Higher standards and support for overseas-trained doctors who migrate to Australia have been proposed by the Australian Medical Association (AMA).
While doctors trained overseas make a significant contribution, particularly in regional areas, the AMA said they were often inadequately prepared for the local challenges.
In Australia, overseas-trained doctors currently account for one-quarter of the medical system and under the current regulations, they must spend their first 10 years in Australia working in rural and regional areas.
The AMA has recommended the Commonwealth move away from enforcing the 10-year rural stint.
It also called for mandatory orientation into the Australian health system, mandated language skills, robust verification of international qualifications and family access to like Medicare and public education.
The Rural Doctors Association of Australia welcomed the proposal.
Its president, Dr Ewen McPhee, said communication and cultural issues can be problematic.
“When you don’t introduce doctors to the Australian health system and you plonk them in a rural and remote area, then they make decisions that they would have made in their own country, not understanding the tyranny of distance or the access to medication or how the system works,” Dr McPhee said.
“It can lead to adverse outcomes for the patient.”
He said overseas-trained doctors have been propping up medical services in the bush for too long.
“These doctors who have been bought to the country are not supported often in any way at all and their families are not able to access simple things like Medicare or education,” he said.
“So what we are seeing is doctors who often are specialists or quite respected individuals in their own countries coming to our country and being sent to very-rural, very-remote areas with inadequate support or supervision where they require it and certainly not the same equity of access to health care and education that any Australian would expect of their own family.”
AMA vice-president Dr Stephen Parnis said it was important to improve Australian standards and to give international doctors the tools to be able to meet them.
“So we are talking about assessments, education and training,” he said.
“These are the sorts of things that I believe over the last 11 years we have made some significant strides in.”
Calls to send Australian-trained doctors to the bush
Dr Parnis said over the past decade the number of doctors being trained in Australia had increased and said the Government may need to reconsider the number of medical professionals being allowed to migrate to Australia.

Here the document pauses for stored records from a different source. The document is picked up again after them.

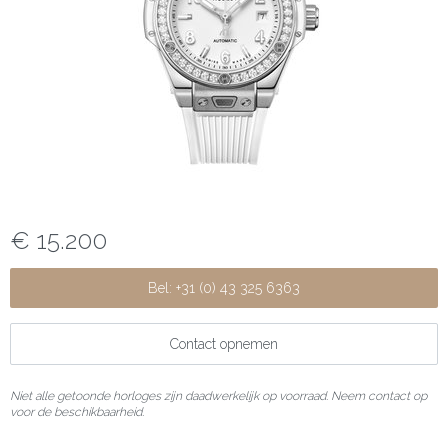
€ 15.200
Bel: +31 (0) 43 325 6363
Contact opnemen
Niet alle getoonde horloges zijn daadwerkelijk op voorraad. Neem contact op
voor de beschikbaarheid.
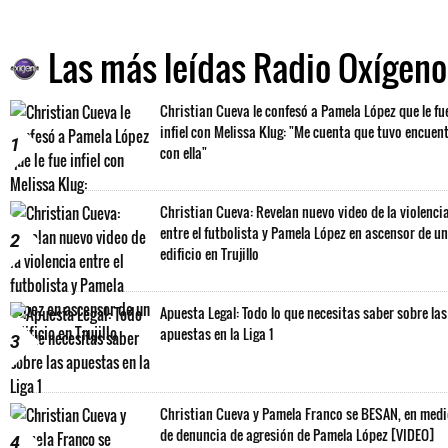
Las más leídas Radio Oxígeno
Christian Cueva le confesó a Pamela López que le fu
infiel con Melissa Klug: "Me cuenta que tuvo encuen
1
con ella"
Christian Cueva: Revelan nuevo video de la violenci
entre el futbolista y Pamela López en ascensor de un
2
edificio en Trujillo
Apuesta Legal: Todo lo que necesitas saber sobre las
apuestas en la Liga 1
3
Christian Cueva y Pamela Franco se BESAN, en med
de denuncia de agresión de Pamela López [VIDEO]
4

He would also like to see more Australian-trained medical professionals practice in rural and regional areas.
“I think there is no single magic bullet to that issue and it’s something the governments and the medical profession have been looking at for years,” Dr Parnis said.
“But the sorts of answers include things like ensuring that you have a high enough proportion of medical students from these areas going into university, because we know that that is a big factor in predicting whether they’ll return.
“The other thing that needs to happen is we need to expand our training exposure for doctors in regional and rural areas, it doesn’t have to just be inner city hospitals that training occurs.”
Dr McPhee said the AMA’s proposal was long overdue.
However, he said he was concerned it could lead to shortages of doctors in regional areas if the 10-year rule was no longer enforced.
“We need to really think seriously about how we train our medical students, how we identify where and what doctors can and will be doing and that we address the issue of mass importation of international medical graduates.
“We’ve turned on all the taps, we need to start thinking about how we turn some of those taps off and we also need to think about how important it is that rural and remote and isolated practise be identified as requiring extra attention than it’s own discipline.”
Health Minister Sussan Ley was contacted by ABC for comment.